The Iron Bank Will Have Its Due
Ultimately, any debt workout is likely to involve a substantial reduction in value (measured in net present value) of the debt. The timing and extent of that reduction will depend predominantly on the role taken by Venezuela’s largest official creditor. China has extended nearly $60 billion in loans over the last ten years, mostly backed by oil, and although the facilities offer little transparency, Venezuela is estimated to owe roughly $7 billion in 2016 on a total debt of around $30 billion. China has reportedly already provided material cash-flow relief to Venezuela, but would need to be a part of any debt restructuring effort both because its claim is so large and because private creditors would want China to share the burden if asked to restructure.
However, Beijing is unlikely to provide easy concessions to a new government, due to concerns over the credibility of the adjustment effort and the risk to its balance sheet at a time of increased debate at home over the quality of its overseas investments. In a blog post, I argued that restructuring the Chinese debt owed by Venezuela is best done by China joining the Paris Club of official creditors, and agreeing to restructure on comparable terms to other official creditors. But short of such a decision, China could still participate in a financing package in parallel to other creditors. Whatever China decides in Venezuela will likely set a precedent for other countries that owe China much debt and have been battered by low commodity prices and slow global growth—countries that will seek restructurings in coming years. The decisions made in this case will be consequential.

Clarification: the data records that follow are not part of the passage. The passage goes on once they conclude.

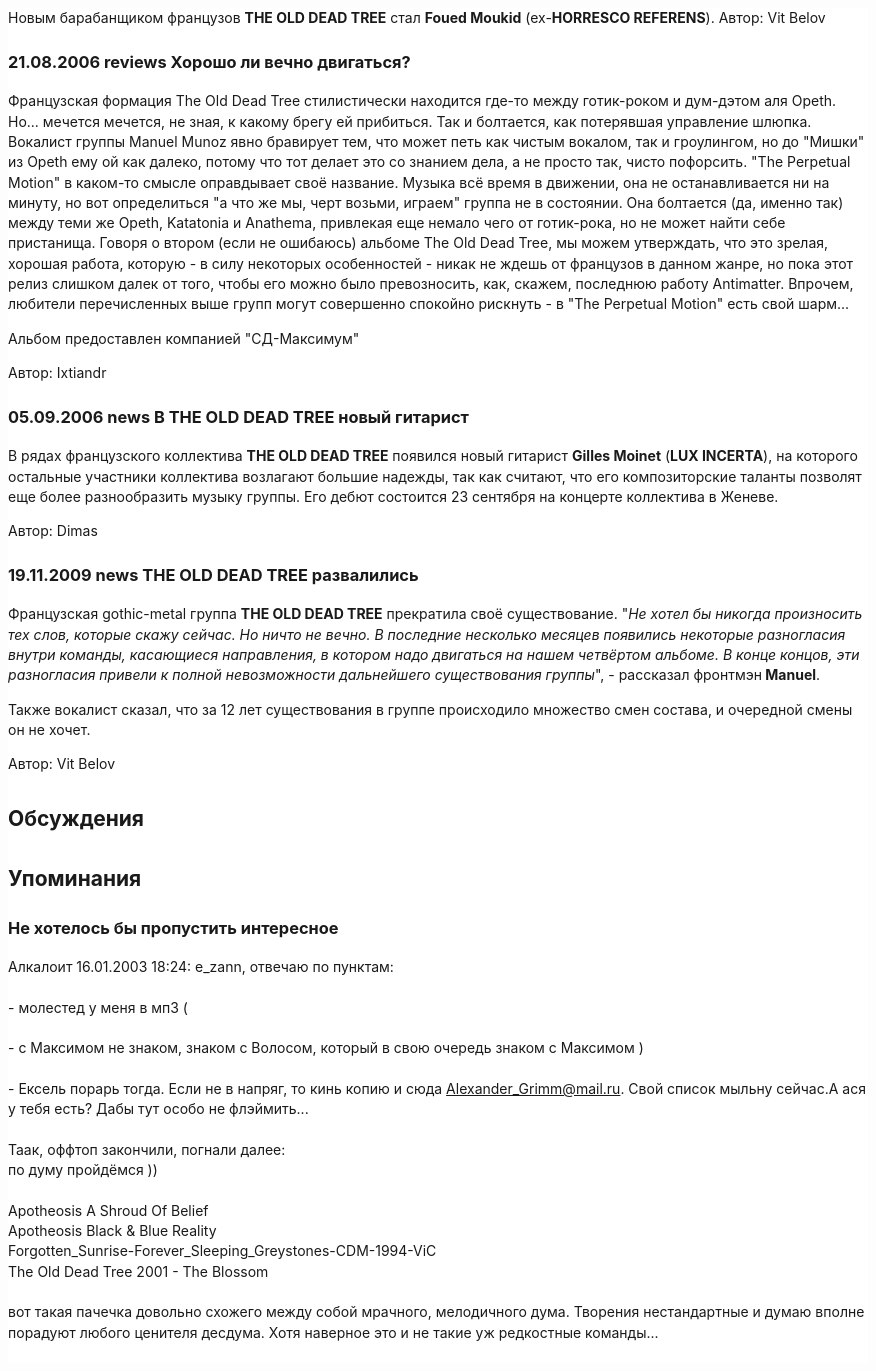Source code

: Новым барабанщиком французов&nbsp;<STRONG>THE OLD DEAD TREE</STRONG> стал <STRONG>Foued Moukid</STRONG> (ex-<B>HORRESCO REFERENS</B>).
Автор: Vit Belov

### 21.08.2006 reviews Хорошо ли вечно двигаться?

<P>Французская формация The Old Dead Tree стилистически находится где-то между готик-роком и дум-дэтом аля Opeth. Но... мечется мечется, не зная, к какому брегу ей прибиться. Так и болтается, как потерявшая управление шлюпка. Вокалист группы Manuel Munoz явно бравирует тем, что может петь как чистым вокалом, так и гроулингом, но до "Мишки" из Opeth ему ой как далеко, потому что тот делает это со знанием дела, а не просто так, чисто пофорсить. "The Perpetual Motion" в каком-то смысле оправдывает своё название. Музыка всё время в движении, она не останавливается ни на минуту, но вот определиться "а что же мы, черт возьми, играем" группа не в состоянии. Она болтается (да, именно так) между теми же Opeth, Katatonia и Anathema, привлекая еще немало чего от готик-рока, но не может найти себе пристанища. Говоря о втором (если не ошибаюсь) альбоме The Old Dead Tree, мы можем утверждать, что это зрелая, хорошая работа, которую - в силу некоторых особенностей - никак не ждешь от французов в данном жанре, но пока этот релиз слишком далек от того, чтобы его можно было превозносить, как, скажем,&nbsp;последнюю работу Antimatter. Впрочем, любители перечисленных выше групп могут совершенно спокойно рискнуть - в "The Perpetual Motion" есть свой шарм...</P>
<P>Альбом предоставлен компанией "СД-Максимум"</P>
Автор: Ixtiandr

### 05.09.2006 news В THE OLD DEAD TREE новый гитарист

<P>В рядах французского коллектива <B>THE OLD DEAD TREE</B> появился новый гитарист <B>Gilles Moinet</B> (<B>LUX INCERTA</B>), на которого остальные участники коллектива возлагают большие надежды, так как считают, что его композиторские таланты позволят еще более разнообразить музыку группы.&nbsp;Его дебют состоится 23 сентября на концерте коллектива&nbsp;в Женеве.</P>
Автор: Dimas

### 19.11.2009 news THE OLD DEAD TREE развалились

<P>Французская gothic-metal группа <STRONG>THE OLD DEAD TREE</STRONG> прекратила своё существование. "<EM>Не хотел бы никогда произносить тех слов, которые скажу сейчас. Но ничто не вечно. В последние несколько месяцев появились некоторые разногласия внутри команды, касающиеся направления, в котором надо двигаться на нашем четвёртом альбоме. В конце концов, эти разногласия привели к полной невозможности дальнейшего существования группы</EM>", - рассказал фронтмэн<STRONG> Manuel</STRONG>.</P>
<P>Также вокалист сказал, что за 12 лет существования в группе происходило множество смен состава, и очередной смены он не хочет.</P>
Автор: Vit Belov


## Обсуждения


## Упоминания

### Не хотелось бы пропустить интересное

Алкалоит 16.01.2003 18:24:
e_zann, отвечаю по пунктам:<BR><BR>- молестед у меня в мп3 (<BR><BR>- с Максимом не знаком, знаком с Волосом, который в свою очередь знаком с Максимом )<BR><BR>- Ексель порарь тогда. Если не в напряг, то кинь копию и сюда Alexander_Grimm@mail.ru. Свой список мыльну сейчас.А ася у тебя есть? Дабы тут особо не флэймить...<BR><BR>Таак, оффтоп закончили, погнали далее:<BR>по думу пройдёмся ))<BR><BR>Apotheosis A Shroud Of Belief<BR>Apotheosis Black & Blue Reality<BR>Forgotten_Sunrise-Forever_Sleeping_Greystones-CDM-1994-ViC<BR>The Old Dead Tree 2001 - The Blossom<BR><BR>вот такая пачечка довольно схожего между собой мрачного, мелодичного дума. Творения нестандартные и думаю вполне порадуют любого ценителя десдума. Хотя наверное это и не такие уж редкостные команды...<BR><BR>

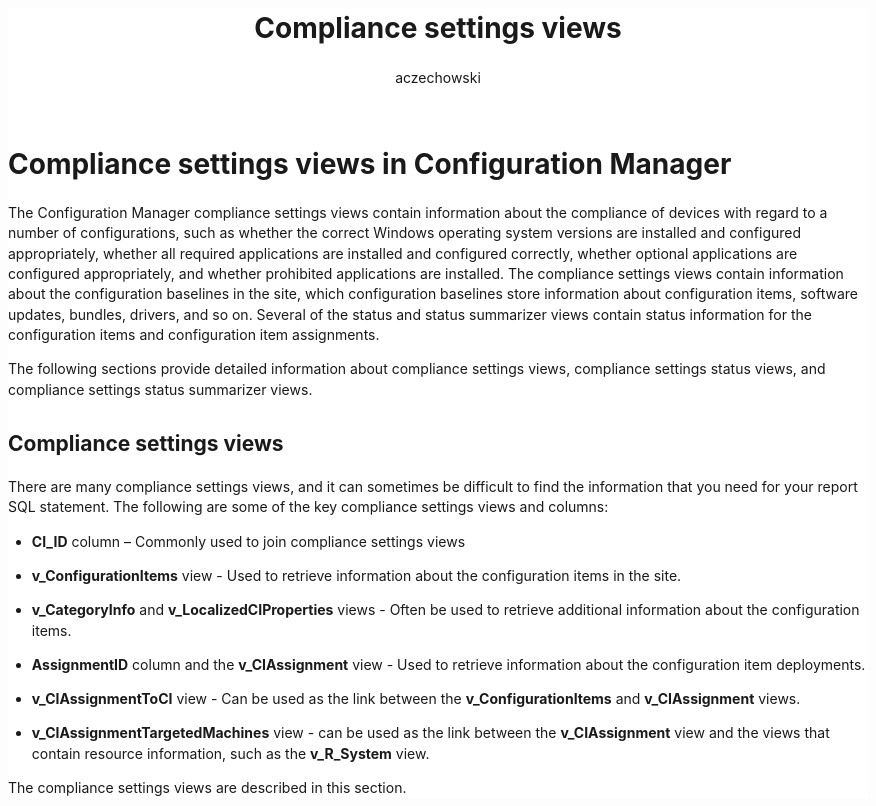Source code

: ﻿---
title: Compliance settings views
titleSuffix: Configuration Manager
description: Information about the compliance of devices with regard to a number of configurations.
ms.date: 04/30/2019
ms.prod: configuration-manager
ms.technology: configmgr-sdk
ms.topic: conceptual


ms.assetid: cf84f727-0993-455b-9184-313bc10a3ce2
author: aczechowski
ms.author: aaroncz
manager: dougeby
---

# Compliance settings views in Configuration Manager

The Configuration Manager compliance settings views contain information about the compliance of devices with regard to a number of configurations, such as whether the correct Windows operating system versions are installed and configured appropriately, whether all required applications are installed and configured correctly, whether optional applications are configured appropriately, and whether prohibited applications are installed. The compliance settings views contain information about the configuration baselines in the site, which configuration baselines store information about configuration items, software updates, bundles, drivers, and so on. Several of the status and status summarizer views contain status information for the configuration items and configuration item assignments.

The following sections provide detailed information about compliance settings views, compliance settings status views, and compliance settings status summarizer views.

## Compliance settings views

There are many compliance settings views, and it can sometimes be difficult to find the information that you need for your report SQL statement. The following are some of the key compliance settings views and columns:

- **CI_ID** column – Commonly used to join compliance settings views

- **v_ConfigurationItems** view - Used to retrieve information about the configuration items in the site.

- **v_CategoryInfo** and **v_LocalizedCIProperties** views - Often be used to retrieve additional information about the configuration items.

- **AssignmentID** column and the **v_CIAssignment** view - Used to retrieve information about the configuration item deployments.

- **v_CIAssignmentToCI** view - Can be used as the link between the **v_ConfigurationItems** and **v_CIAssignment** views.

- **v_CIAssignmentTargetedMachines** view - can be used as the link between the **v_CIAssignment** view and the views that contain resource information, such as the **v_R_System** view.

The compliance settings views are described in this section.
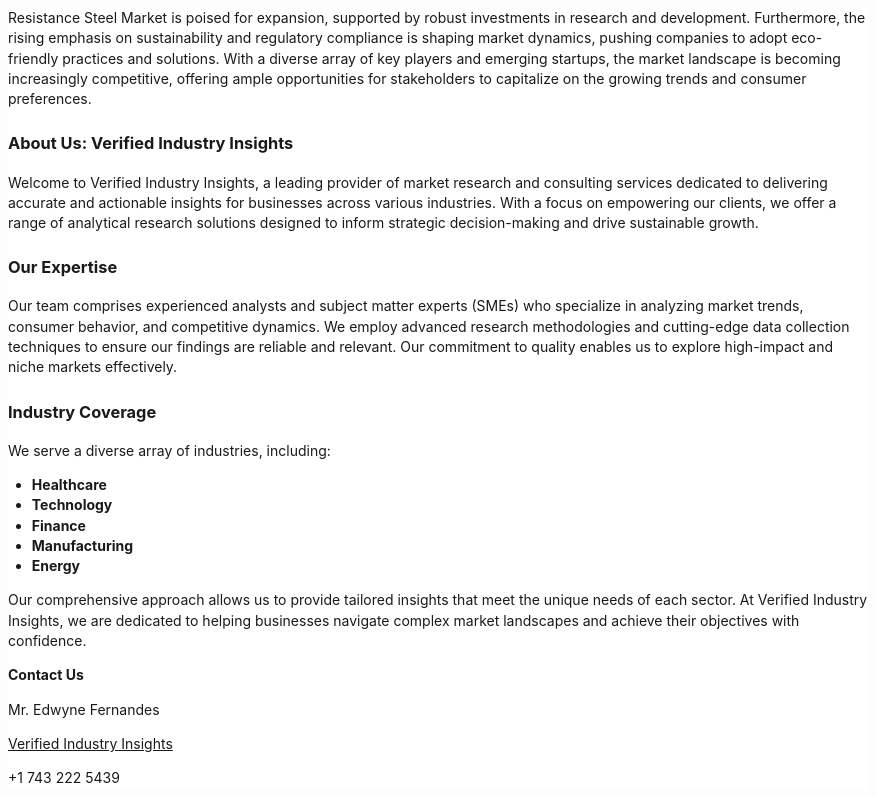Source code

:Resistance Steel Market is poised for expansion, supported by robust investments in research and development. Furthermore, the rising emphasis on sustainability and regulatory compliance is shaping market dynamics, pushing companies to adopt eco-friendly practices and solutions. With a diverse array of key players and emerging startups, the market landscape is becoming increasingly competitive, offering ample opportunities for stakeholders to capitalize on the growing trends and consumer preferences.</p><h3>About Us: Verified Industry Insights</h3><p>Welcome to Verified Industry Insights, a leading provider of market research and consulting services dedicated to delivering accurate and actionable insights for businesses across various industries. With a focus on empowering our clients, we offer a range of analytical research solutions designed to inform strategic decision-making and drive sustainable growth.</p><h3>Our Expertise</h3><p>Our team comprises experienced analysts and subject matter experts (SMEs) who specialize in analyzing market trends, consumer behavior, and competitive dynamics. We employ advanced research methodologies and cutting-edge data collection techniques to ensure our findings are reliable and relevant. Our commitment to quality enables us to explore high-impact and niche markets effectively.</p><h3>Industry Coverage</h3><p>We serve a diverse array of industries, including:</p><ul><li><strong>Healthcare</strong></li><li><strong>Technology</strong></li><li><strong>Finance</strong></li><li><strong>Manufacturing</strong></li><li><strong>Energy</strong></li></ul><p>Our comprehensive approach allows us to provide tailored insights that meet the unique needs of each sector. At Verified Industry Insights, we are dedicated to helping businesses navigate complex market landscapes and achieve their objectives with confidence.</p><p><strong>Contact Us</strong></p><p>Mr. Edwyne Fernandes</p><p><a href="https://www.verifiedindustryinsights.com/">Verified Industry Insights</a></p><p>+1 743 222 5439</p>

Markets are too sanguine about the risk of a disruptive default in Venezuela. If it happens, the IMF will need to move quickly to assemble a comprehensive financing package. China’s support for that package, and any related debt restructuring, will be critically important for the package to be credible and to provide appropriate incentives for participation by other creditors.
Looking Ahead: Kahn's take on the news on the horizon
The Government Development Bank for Puerto Rico declared a moratorium on most of its $422 million debt payment, which was due on May 2. To date, the negotiation between Puerto Rico and creditors has made limited progress, while slow action from the U.S. Congress is delaying a comprehensive plan to restructure the island’s debt. The debt crisis could deepen as the next big payment of $2 billion comes due in July.
The Saudi government unveiled its reform program Vision 2030, including partial privatization of the state oil company and restructuring of its sovereign wealth fund. Persistently low oil prices and widening fiscal deficit provide political momentum for reform, but political hurdles appear high.
After fifteen year of isolation, Argentina returned to international capital market with its triumphant issuance of $16.5 billion in sovereign bonds. JPMorgan estimates that Argentina could issue $30 billion of debt this year, including instruments of provincial governments and the corporate sector. The country could return to growth (2.8 percent) in 2017.